Job item:
Give back every record exactly, with its pictures left out.

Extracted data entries
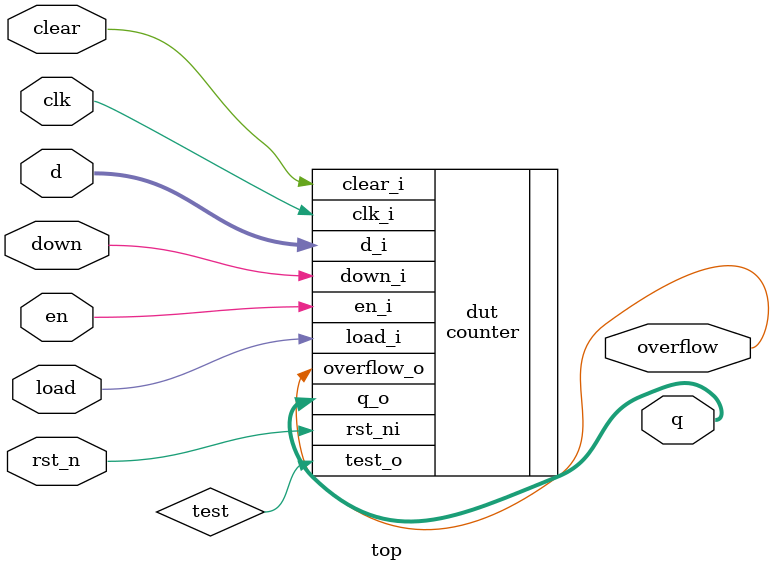
<source format=sv>
module top(
  input  logic clk,
  input  logic rst_n,
  input  logic clear,
  input  logic en,
  input  logic load,
  input  logic down,
  input  logic [3:0] d,
  output logic [3:0] q,
  output logic overflow
  );

  counter dut (
    .clk_i(clk),
    .rst_ni(rst_n),
    .clear_i(clear),
    .en_i(en),
    .load_i(load),
    .down_i(down),
    .d_i(d),
    .q_o(q),
    .overflow_o(overflow),
    .test_o(test)
  );

  initial begin
    $dumpfile("dump.vcd");
    $dumpvars;
  end
endmodule
</source>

Answer area:
<source format=sv>
module top(
  input  logic clk,
  input  logic rst_n,
  input  logic clear,
  input  logic en,
  input  logic load,
  input  logic down,
  input  logic [3:0] d,
  output logic [3:0] q,
  output logic overflow
  );

  counter dut (
    .clk_i(clk),
    .rst_ni(rst_n),
    .clear_i(clear),
    .en_i(en),
    .load_i(load),
    .down_i(down),
    .d_i(d),
    .q_o(q),
    .overflow_o(overflow),
    .test_o(test)
  );

  initial begin
    $dumpfile("dump.vcd");
    $dumpvars;
  end
endmodule
</source>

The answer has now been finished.